◆ **Provided records**
________________________________________

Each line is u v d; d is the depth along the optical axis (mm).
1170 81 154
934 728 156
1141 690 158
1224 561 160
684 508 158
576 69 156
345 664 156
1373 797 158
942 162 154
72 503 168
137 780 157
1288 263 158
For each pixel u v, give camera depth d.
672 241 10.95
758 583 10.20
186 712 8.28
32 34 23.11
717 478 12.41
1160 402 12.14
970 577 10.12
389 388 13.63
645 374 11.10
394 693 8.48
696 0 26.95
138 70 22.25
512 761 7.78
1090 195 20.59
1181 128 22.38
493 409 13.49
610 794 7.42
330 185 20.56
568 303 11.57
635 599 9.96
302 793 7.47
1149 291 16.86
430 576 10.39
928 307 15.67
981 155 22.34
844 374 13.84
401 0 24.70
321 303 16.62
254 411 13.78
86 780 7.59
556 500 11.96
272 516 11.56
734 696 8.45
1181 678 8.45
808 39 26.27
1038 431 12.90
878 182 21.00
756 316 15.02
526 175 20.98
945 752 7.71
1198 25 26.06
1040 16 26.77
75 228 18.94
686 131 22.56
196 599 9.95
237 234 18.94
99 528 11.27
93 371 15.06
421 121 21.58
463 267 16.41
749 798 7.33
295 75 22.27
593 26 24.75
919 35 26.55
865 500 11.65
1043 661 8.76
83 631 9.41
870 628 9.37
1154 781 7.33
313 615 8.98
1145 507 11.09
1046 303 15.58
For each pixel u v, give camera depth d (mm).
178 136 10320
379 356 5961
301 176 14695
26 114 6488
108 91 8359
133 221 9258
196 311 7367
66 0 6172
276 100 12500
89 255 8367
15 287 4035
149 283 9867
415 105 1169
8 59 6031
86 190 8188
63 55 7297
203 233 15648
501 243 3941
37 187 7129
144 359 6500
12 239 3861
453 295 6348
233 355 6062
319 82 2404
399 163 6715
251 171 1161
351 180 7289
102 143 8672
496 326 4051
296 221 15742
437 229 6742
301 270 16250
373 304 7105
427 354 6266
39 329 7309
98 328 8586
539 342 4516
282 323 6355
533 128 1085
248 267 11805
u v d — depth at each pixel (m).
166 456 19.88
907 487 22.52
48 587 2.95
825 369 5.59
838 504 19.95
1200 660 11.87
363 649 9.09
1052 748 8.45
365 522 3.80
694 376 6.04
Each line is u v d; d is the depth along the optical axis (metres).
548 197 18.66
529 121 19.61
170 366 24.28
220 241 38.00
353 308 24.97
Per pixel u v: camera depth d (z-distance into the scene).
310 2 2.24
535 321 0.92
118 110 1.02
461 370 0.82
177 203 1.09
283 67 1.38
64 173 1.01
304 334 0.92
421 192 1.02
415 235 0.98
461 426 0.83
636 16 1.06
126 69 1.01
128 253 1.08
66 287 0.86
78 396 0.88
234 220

________________________________________

◆ **Task item**
Copy exactly, and only, the lines from the line containing "427 354 6266" to the end of the listing, with both ends included.

◆ **Response box**
427 354 6266
39 329 7309
98 328 8586
539 342 4516
282 323 6355
533 128 1085
248 267 11805
u v d — depth at each pixel (m).
166 456 19.88
907 487 22.52
48 587 2.95
825 369 5.59
838 504 19.95
1200 660 11.87
363 649 9.09
1052 748 8.45
365 522 3.80
694 376 6.04
Each line is u v d; d is the depth along the optical axis (metres).
548 197 18.66
529 121 19.61
170 366 24.28
220 241 38.00
353 308 24.97
Per pixel u v: camera depth d (z-distance into the scene).
310 2 2.24
535 321 0.92
118 110 1.02
461 370 0.82
177 203 1.09
283 67 1.38
64 173 1.01
304 334 0.92
421 192 1.02
415 235 0.98
461 426 0.83
636 16 1.06
126 69 1.01
128 253 1.08
66 287 0.86
78 396 0.88
234 220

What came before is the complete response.